Saved data entries:
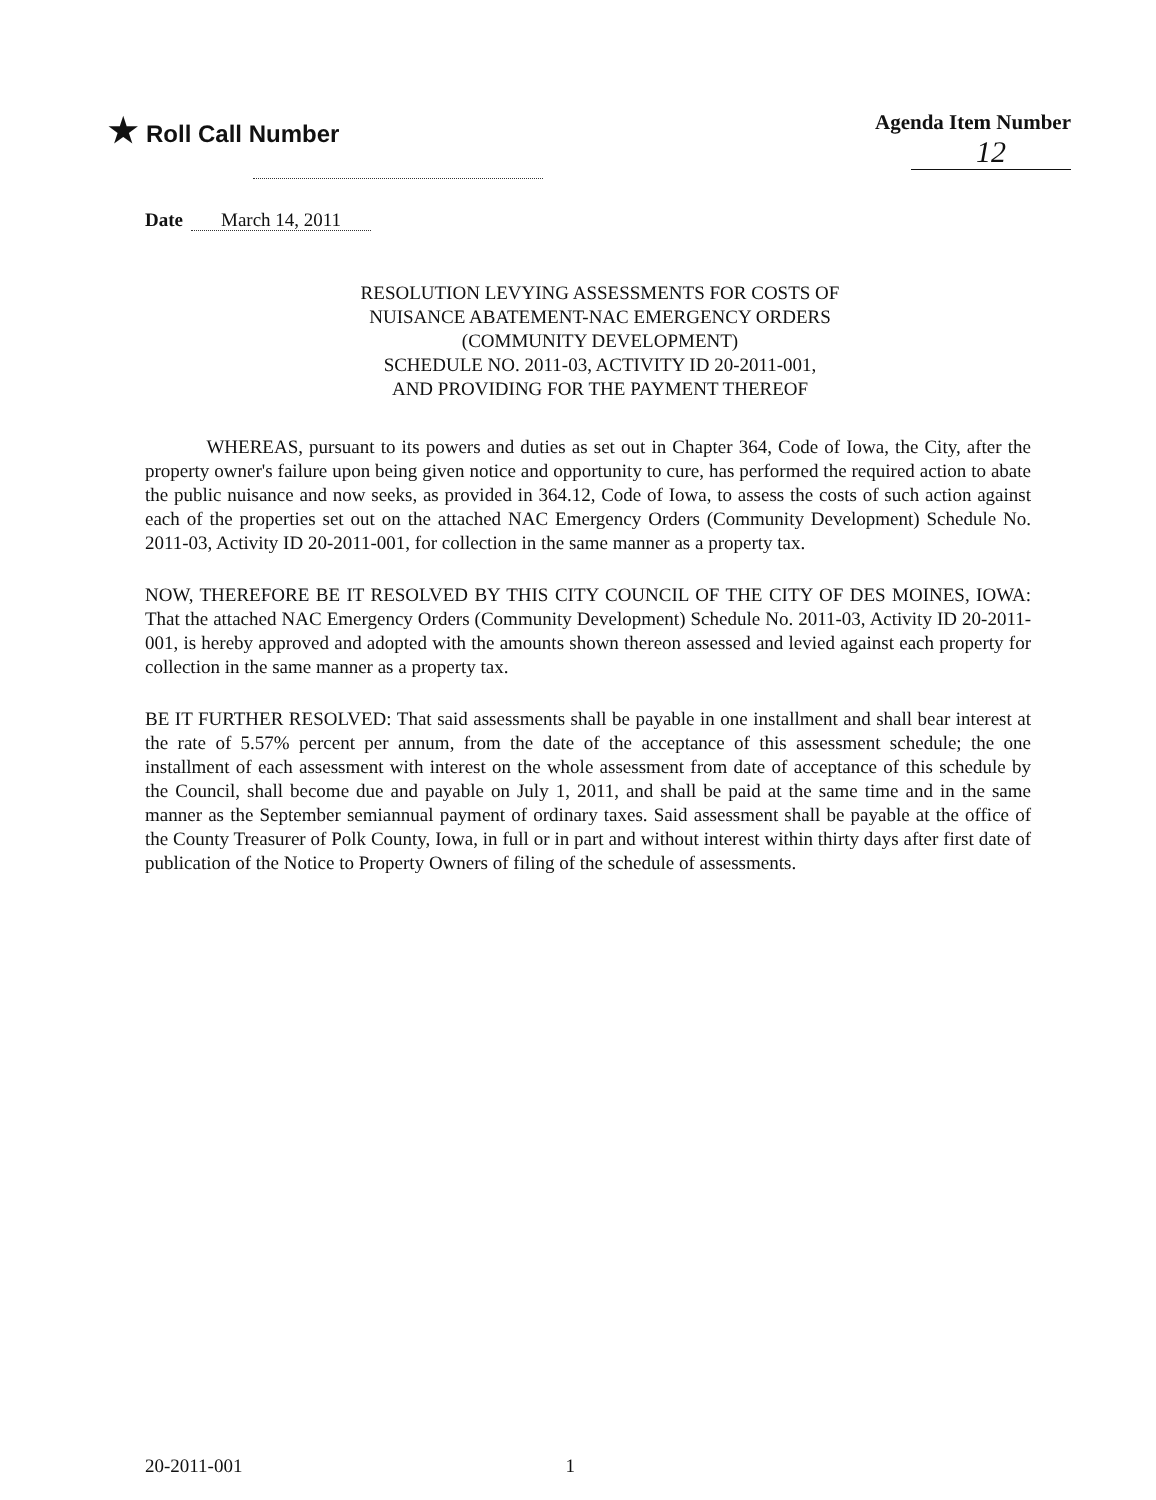★ Roll Call Number Agenda Item Number
12
Date March 14, 2011
RESOLUTION LEVYING ASSESSMENTS FOR COSTS OF
NUISANCE ABATEMENT-NAC EMERGENCY ORDERS
(COMMUNITY DEVELOPMENT)
SCHEDULE NO. 2011-03, ACTIVITY ID 20-2011-001,
AND PROVIDING FOR THE PAYMENT THEREOF
WHEREAS, pursuant to its powers and duties as set out in Chapter 364, Code of Iowa, the City, after the property owner's failure upon being given notice and opportunity to cure, has performed the required action to abate the public nuisance and now seeks, as provided in 364.12, Code of Iowa, to assess the costs of such action against each of the properties set out on the attached NAC Emergency Orders (Community Development) Schedule No. 2011-03, Activity ID 20-2011-001, for collection in the same manner as a property tax.
NOW, THEREFORE BE IT RESOLVED BY THIS CITY COUNCIL OF THE CITY OF DES MOINES, IOWA: That the attached NAC Emergency Orders (Community Development) Schedule No. 2011-03, Activity ID 20-2011-001, is hereby approved and adopted with the amounts shown thereon assessed and levied against each property for collection in the same manner as a property tax.
BE IT FURTHER RESOLVED: That said assessments shall be payable in one installment and shall bear interest at the rate of 5.57% percent per annum, from the date of the acceptance of this assessment schedule; the one installment of each assessment with interest on the whole assessment from date of acceptance of this schedule by the Council, shall become due and payable on July 1, 2011, and shall be paid at the same time and in the same manner as the September semiannual payment of ordinary taxes. Said assessment shall be payable at the office of the County Treasurer of Polk County, Iowa, in full or in part and without interest within thirty days after first date of publication of the Notice to Property Owners of filing of the schedule of assessments.
20-2011-001 1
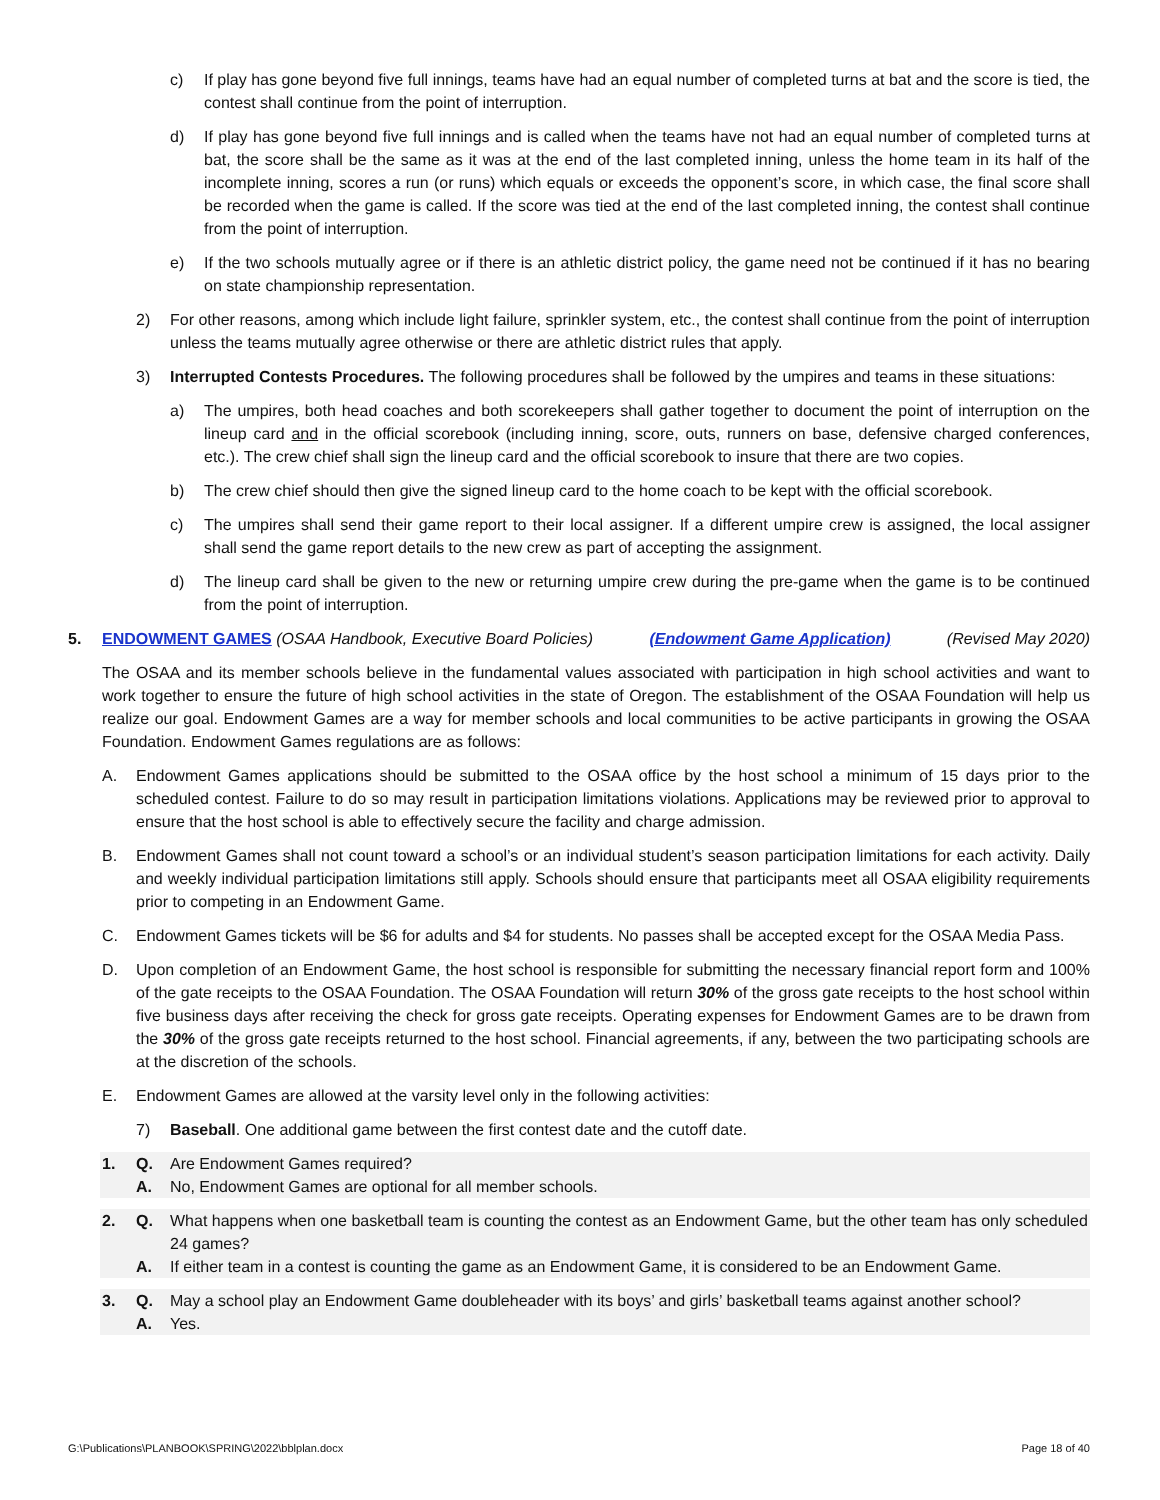c) If play has gone beyond five full innings, teams have had an equal number of completed turns at bat and the score is tied, the contest shall continue from the point of interruption.
d) If play has gone beyond five full innings and is called when the teams have not had an equal number of completed turns at bat, the score shall be the same as it was at the end of the last completed inning, unless the home team in its half of the incomplete inning, scores a run (or runs) which equals or exceeds the opponent’s score, in which case, the final score shall be recorded when the game is called. If the score was tied at the end of the last completed inning, the contest shall continue from the point of interruption.
e) If the two schools mutually agree or if there is an athletic district policy, the game need not be continued if it has no bearing on state championship representation.
2) For other reasons, among which include light failure, sprinkler system, etc., the contest shall continue from the point of interruption unless the teams mutually agree otherwise or there are athletic district rules that apply.
3) Interrupted Contests Procedures. The following procedures shall be followed by the umpires and teams in these situations:
a) The umpires, both head coaches and both scorekeepers shall gather together to document the point of interruption on the lineup card and in the official scorebook (including inning, score, outs, runners on base, defensive charged conferences, etc.). The crew chief shall sign the lineup card and the official scorebook to insure that there are two copies.
b) The crew chief should then give the signed lineup card to the home coach to be kept with the official scorebook.
c) The umpires shall send their game report to their local assigner. If a different umpire crew is assigned, the local assigner shall send the game report details to the new crew as part of accepting the assignment.
d) The lineup card shall be given to the new or returning umpire crew during the pre-game when the game is to be continued from the point of interruption.
5. ENDOWMENT GAMES (OSAA Handbook, Executive Board Policies) (Endowment Game Application) (Revised May 2020)
The OSAA and its member schools believe in the fundamental values associated with participation in high school activities and want to work together to ensure the future of high school activities in the state of Oregon. The establishment of the OSAA Foundation will help us realize our goal. Endowment Games are a way for member schools and local communities to be active participants in growing the OSAA Foundation. Endowment Games regulations are as follows:
A. Endowment Games applications should be submitted to the OSAA office by the host school a minimum of 15 days prior to the scheduled contest. Failure to do so may result in participation limitations violations. Applications may be reviewed prior to approval to ensure that the host school is able to effectively secure the facility and charge admission.
B. Endowment Games shall not count toward a school’s or an individual student’s season participation limitations for each activity. Daily and weekly individual participation limitations still apply. Schools should ensure that participants meet all OSAA eligibility requirements prior to competing in an Endowment Game.
C. Endowment Games tickets will be $6 for adults and $4 for students. No passes shall be accepted except for the OSAA Media Pass.
D. Upon completion of an Endowment Game, the host school is responsible for submitting the necessary financial report form and 100% of the gate receipts to the OSAA Foundation. The OSAA Foundation will return 30% of the gross gate receipts to the host school within five business days after receiving the check for gross gate receipts. Operating expenses for Endowment Games are to be drawn from the 30% of the gross gate receipts returned to the host school. Financial agreements, if any, between the two participating schools are at the discretion of the schools.
E. Endowment Games are allowed at the varsity level only in the following activities:
7) Baseball. One additional game between the first contest date and the cutoff date.
1. Q. Are Endowment Games required?
A. No, Endowment Games are optional for all member schools.
2. Q. What happens when one basketball team is counting the contest as an Endowment Game, but the other team has only scheduled 24 games?
A. If either team in a contest is counting the game as an Endowment Game, it is considered to be an Endowment Game.
3. Q. May a school play an Endowment Game doubleheader with its boys’ and girls’ basketball teams against another school?
A. Yes.
G:\Publications\PLANBOOK\SPRING\2022\bblplan.docx Page 18 of 40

* Exercise directions *
Only the lines above starting at the one containing "7) Baseball. One" and ending at the one containing "A. If either", both included, are to be returned, exactly as they read.

* Result of this task *
7) Baseball. One additional game between the first contest date and the cutoff date.
1. Q. Are Endowment Games required?
A. No, Endowment Games are optional for all member schools.
2. Q. What happens when one basketball team is counting the contest as an Endowment Game, but the other team has only scheduled 24 games?
A. If either team in a contest is counting the game as an Endowment Game, it is considered to be an Endowment Game.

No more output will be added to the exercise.